Tertegun, saya meneriakkan kata-kata pertama yang datang kepada saya –
“Maaf!”
Dalam sekejap mendengaruntuk-menghentikan keterkejutan, sebelum kemarahan yang wajar muncul, sebelum saya sempat memikirkan tanggapan yang benar-benar mencerminkan fakta bahwa saya nyaris saja melewatkan cedera parah, reaksi refleksif saya adalah mohon maaf yang sebesar-besarnya.
“Maaf” telah disalahgunakan dan diperlakukan dengan buruk, sampai-sampai kehilangan maknanya. Kami menawarkannya dalam banyak situasi — terkadang bermaksud baik, terkadang sebagai cara untuk mengakhiri percakapan dan beralih ke hal lain. Jadi, banyak dari kita tidak mempercayainya bahkan ketika seseorang dengan tulus mengatakannya kepada kita.
Saya tahu saya harus berhenti mengatakan “Maaf” ketika seseorang hampir mengayuh sepeda saya, tetapi masalahnya adalah bahwa dua kata kecil itu telah menjadi kebiasaan. Itu keluar dari saya secara otomatis, dengan cara yang sama saya mengatakan “buh-bye” sebelum saya menutup telepon. Kebiasaan itu telah berjalan dan menciptakan kehidupannya sendiri, sedemikian rupa sehingga saya harus berhenti dan merencanakan respons yang berbeda hanya agar tidak berlebihan dan/atau tidak jujur.
Jadi saya mencoba sesuatu yang baru, sesuatu yang saya pelajari dari seorang teman.
Catatan tentang teman ini: dia berkulit putih, laki-laki dan Kristen. Penting untuk menyebutkan ini, karena sarannya untuk menghentikan kebiasaan “Maaf” hanya bisa datang dari jenis hak istimewa tertentu.
Sarannya sangat sederhana: Alih-alih mengatakan “Maaf,” katakan, “Terima kasih atas pengertiannya.”
Sepuluh menit terlambat untuk rapat? Saya terjebak di toko, terima kasih atas pengertiannya!
Salah ketik besar di email penting? Ups! Saya akan memeriksa ejaan lain kali. Terima kasih atas pengertian.
Percakapan sulit yang Anda lakukan semakin sulit karena Anda memberi tahu mereka sesuatu yang benar-benar tidak ingin mereka dengar? Aku tahu ini sulit. Penting bagi saya bahwa Anda mengetahui hal ini. Terima kasih atas pengertian.
Saya membutuhkan banyak kerja keras untuk membayangkan seperti apa rasanya bagi teman Kristen laki-laki kulit putih saya untuk mengucapkan terima kasih alih-alih saya minta maaf. Tidak semua orang dilahirkan dan telah berjalan di dunia dengan keyakinan bahwa mereka memiliki kekuatan dan layak atas perilaku terbaik orang lain.
Saya sangat berterima kasih atas sedikit perspektif itu.
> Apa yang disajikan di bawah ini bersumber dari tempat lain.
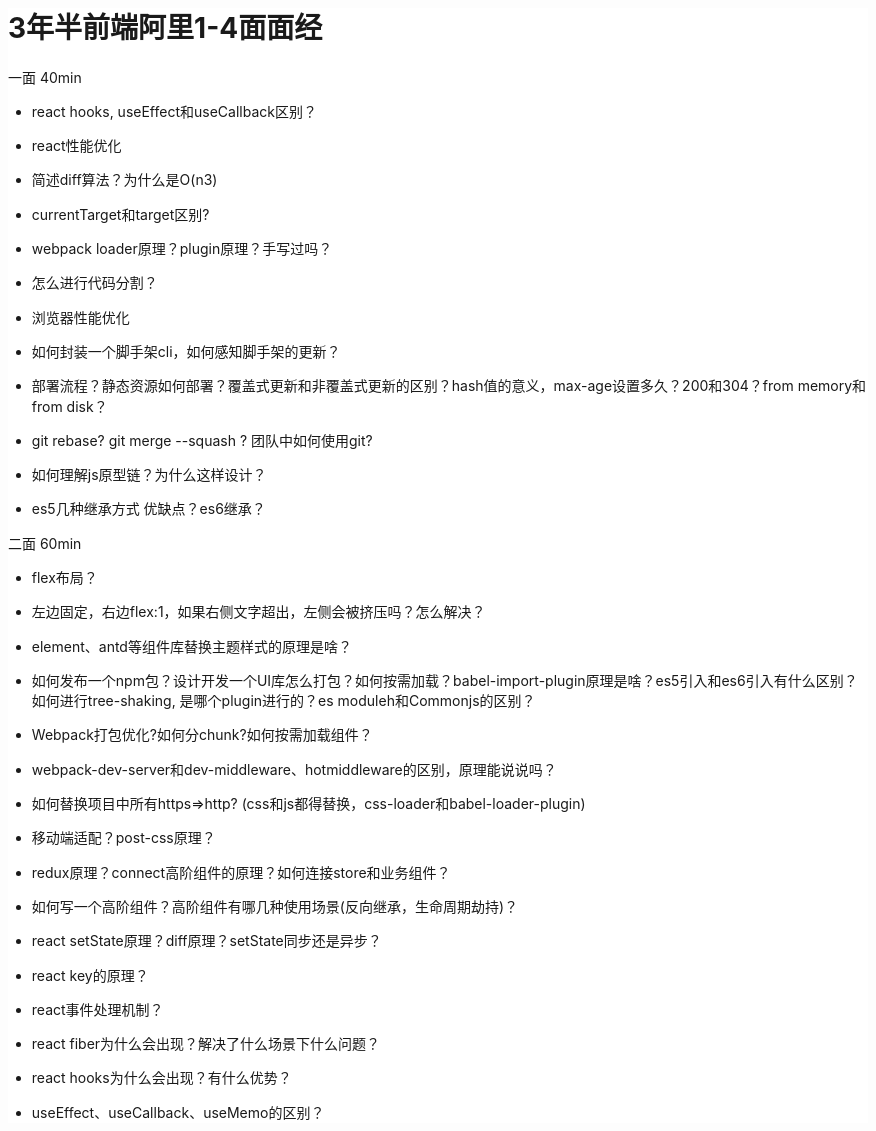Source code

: # 3年半前端阿里1-4面面经

一面 40min

- react hooks, useEffect和useCallback区别？

- react性能优化

- 简述diff算法？为什么是O(n3)

- currentTarget和target区别?

- webpack loader原理？plugin原理？手写过吗？

- 怎么进行代码分割？

- 浏览器性能优化

- 如何封装一个脚手架cli，如何感知脚手架的更新？

- 部署流程？静态资源如何部署？覆盖式更新和非覆盖式更新的区别？hash值的意义，max-age设置多久？200和304？from memory和from disk？

- git rebase? git merge --squash ? 团队中如何使用git?

- 如何理解js原型链？为什么这样设计？

- es5几种继承方式 优缺点？es6继承？



二面 60min

- flex布局？

- 左边固定，右边flex:1，如果右侧文字超出，左侧会被挤压吗？怎么解决？

- element、antd等组件库替换主题样式的原理是啥？

- 如何发布一个npm包？设计开发一个UI库怎么打包？如何按需加载？babel-import-plugin原理是啥？es5引入和es6引入有什么区别？如何进行tree-shaking, 是哪个plugin进行的？es moduleh和Commonjs的区别？

- Webpack打包优化?如何分chunk?如何按需加载组件？

- webpack-dev-server和dev-middleware、hotmiddleware的区别，原理能说说吗？

- 如何替换项目中所有https=>http? (css和js都得替换，css-loader和babel-loader-plugin)

- 移动端适配？post-css原理？

- redux原理？connect高阶组件的原理？如何连接store和业务组件？

- 如何写一个高阶组件？高阶组件有哪几种使用场景(反向继承，生命周期劫持)？

- react setState原理？diff原理？setState同步还是异步？

- react key的原理？

- react事件处理机制？

- react fiber为什么会出现？解决了什么场景下什么问题？

- react hooks为什么会出现？有什么优势？

- useEffect、useCallback、useMemo的区别？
Karena sebenarnya, ketika Anda mengatakan Anda menyesal kepada seseorang, Anda menyerahkan kekuasaan. Ini adalah sesuatu yang perempuan dan orang-orang dalam kelompok minoritas dilatih sejak usia muda untuk melakukannya dengan sangat mudah dan sangat cepat. Sebagai seorang wanita, saya dipuji ketika saya melepaskan kekuatan dan menunjukkan kerentanan, seperti anak anjing yang memamerkan perutnya. Bahkan ketika melakukan ini membuktikan berkali-kali tidak menguntungkan saya.
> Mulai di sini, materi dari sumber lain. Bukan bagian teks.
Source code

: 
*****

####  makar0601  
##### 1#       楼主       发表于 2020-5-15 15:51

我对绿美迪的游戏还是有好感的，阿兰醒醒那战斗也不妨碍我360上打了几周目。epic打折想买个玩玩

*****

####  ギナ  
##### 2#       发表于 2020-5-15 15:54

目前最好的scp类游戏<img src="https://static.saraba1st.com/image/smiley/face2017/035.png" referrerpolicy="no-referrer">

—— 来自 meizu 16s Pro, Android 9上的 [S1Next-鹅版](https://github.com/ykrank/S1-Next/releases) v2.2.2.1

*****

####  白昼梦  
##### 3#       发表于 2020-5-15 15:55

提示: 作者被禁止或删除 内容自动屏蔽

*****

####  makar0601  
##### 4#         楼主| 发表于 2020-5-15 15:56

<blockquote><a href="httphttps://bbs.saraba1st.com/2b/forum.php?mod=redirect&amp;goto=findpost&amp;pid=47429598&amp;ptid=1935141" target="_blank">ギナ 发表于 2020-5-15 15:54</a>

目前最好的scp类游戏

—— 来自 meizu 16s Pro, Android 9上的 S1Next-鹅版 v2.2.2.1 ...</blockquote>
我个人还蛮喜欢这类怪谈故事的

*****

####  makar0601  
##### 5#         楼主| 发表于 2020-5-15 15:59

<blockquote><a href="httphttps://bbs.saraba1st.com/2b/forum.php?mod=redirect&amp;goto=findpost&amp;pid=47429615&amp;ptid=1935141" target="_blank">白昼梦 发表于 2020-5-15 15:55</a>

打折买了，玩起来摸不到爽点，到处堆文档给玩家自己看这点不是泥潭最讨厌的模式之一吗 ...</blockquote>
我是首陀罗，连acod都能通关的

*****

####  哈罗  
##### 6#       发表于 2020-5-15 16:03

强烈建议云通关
Kekuasaan adalah hal yang berharga — kita tidak perlu melepaskannya setiap ada kesempatan.
Di sisi lain, mengatakan “terima kasih atas pengertiannya” adalah isyarat dalam berbagi kekuasaan. Ini mengakui bahwa orang lain memiliki peran dalam transaksi ini, dan memberi mereka keuntungan dari keraguan. Ini mengasumsikan mereka berbelas kasih. Ini mengasumsikan mereka mengerti. Ini mengasumsikan mereka tahu bagaimana rasanya menjadi manusia dan membuat kesalahan.
Yang terpenting, itu menghilangkan rasa malu dari hal yang telah terjadi, dan menggantikannya dengan ucapan terima kasih. Terima kasih atas pengertiannya berkata, Saya mengakui apa yang saya lakukan. Saya melihat Anda, dan saya percaya bahwa Anda melihat saya — seorang manusia yang sedang dalam proses. Seseorang yang sama seperti Anda.
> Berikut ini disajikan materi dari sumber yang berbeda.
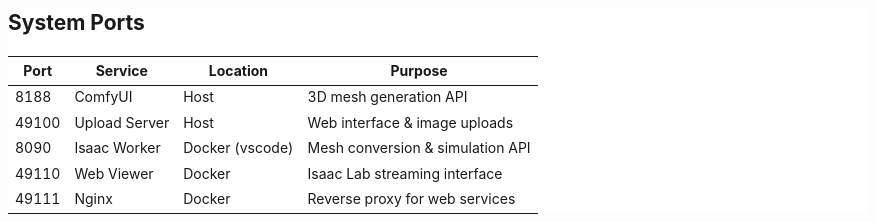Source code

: ## System Ports

| Port | Service | Location | Purpose |
|------|---------|----------|---------|
| 8188 | ComfyUI | Host | 3D mesh generation API |
| 49100 | Upload Server | Host | Web interface & image uploads |
| 8090 | Isaac Worker | Docker (vscode) | Mesh conversion & simulation API |
| 49110 | Web Viewer | Docker | Isaac Lab streaming interface |
| 49111 | Nginx | Docker | Reverse proxy for web services |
Mungkin Biker Guy sudah tahu ini.
Setelah saya memantapkan diri dan mendapatkan kembali akal sehat saya, saya berteriak kepadanya, “Sebenarnya, saya tidak Maaf! Anda tidak seharusnya bersepeda di trotoar!” (Saya harus meneriakkan ini dengan sangat keras. Biker Guy sudah berada di ujung blok.)
“Kau benar,” teriaknya kembali. “Salahku!”
Dan hal yang paling aneh terjadi. Aku mulai tertawa.